I am having trouble understanding the behave of mclapply (or maybe something else).
I do something like:
opt.Models = mclapply(1:100, mc.cores=20, function(i){
res = loadResult(reg, id=i)
return(post.Process(res))
})
loadResult
loads one result from a earlier saved BatchJob session. So, the res
object needs ~170MB (roughly all 100 objects are the same size +/-5MB).
When executing the piece of code, the memory footprint is as expected: 170MB*20= ~3.5GB (I used 20 cores).
When executing this piece of code for the second time, my machine inhales a vast amount of memory (more than available - so I stop execution). What is expected because, again, mclapply
forks the complete environment for each child and my environment now has the big opt.Models
variable with ~10GB. Therefore 10*20=200GB would be required.

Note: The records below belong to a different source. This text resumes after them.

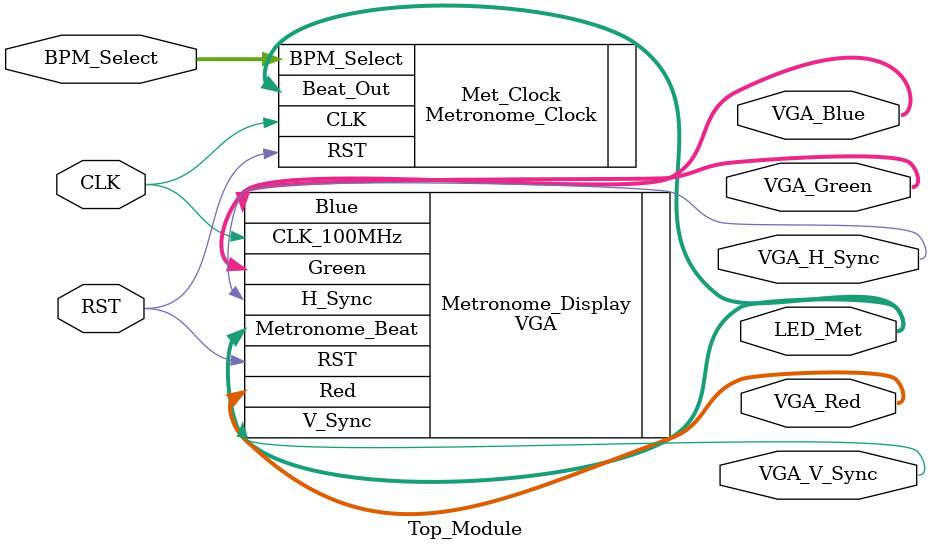
<source format=v>
`timescale 1ns / 1ps


module Top_Module
    (
    input CLK, RST,
    input [3:0] BPM_Select,
    output VGA_H_Sync, VGA_V_Sync,
    output [3:0] LED_Met, VGA_Red, VGA_Green, VGA_Blue
    );
    
    // Instantuate Metronome Clock module to compute BPM, generate Beat number, and Beat signal for other modules
    Metronome_Clock Met_Clock(.CLK(CLK),.RST(RST),.BPM_Select(BPM_Select),.Beat_Out(LED_Met));
    
    // Display Image module to translate metronome singal into image for display
    VGA Metronome_Display(.CLK_100MHz(CLK),.RST(RST),.Metronome_Beat(LED_Met),.H_Sync(VGA_H_Sync),.V_Sync(VGA_V_Sync),.Red(VGA_Red),.Green(VGA_Green),
    .Blue(VGA_Blue));
    
endmodule

</source>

When I remove opt.Models, rm(opt.Models)
, I still run into the same problem. mclapply consumes more memory than available (btw: 90GB).
So, which environment does mclapply fork, or isn't opt.Models totally gone? I can't see it using ls()
.
Maybe one of you has observed something similar.
Best regards,
Mario
You should call the gc
function after removing the variable so that the memory associated with the object is freed by the garbage collector sooner rather than later. The rm
function only removes the reference to the data, while the actual object may continue to exist until the garbage collector eventually runs.
You may also want to call gc
before the first mclapply
to make testing easier:
gc()
opt.Models = mclapply(1:100, mc.cores=20, function(i){
res = loadResult(reg, id=i)
return(post.Process(res))
})
# presumably do something with opt.Models...
rm(opt.Models)
gc() # free up memory before forking
opt.Models = mclapply(1:100, mc.cores=20, function(i){
res = loadResult(reg, id=i)
return(post.Process(res))
})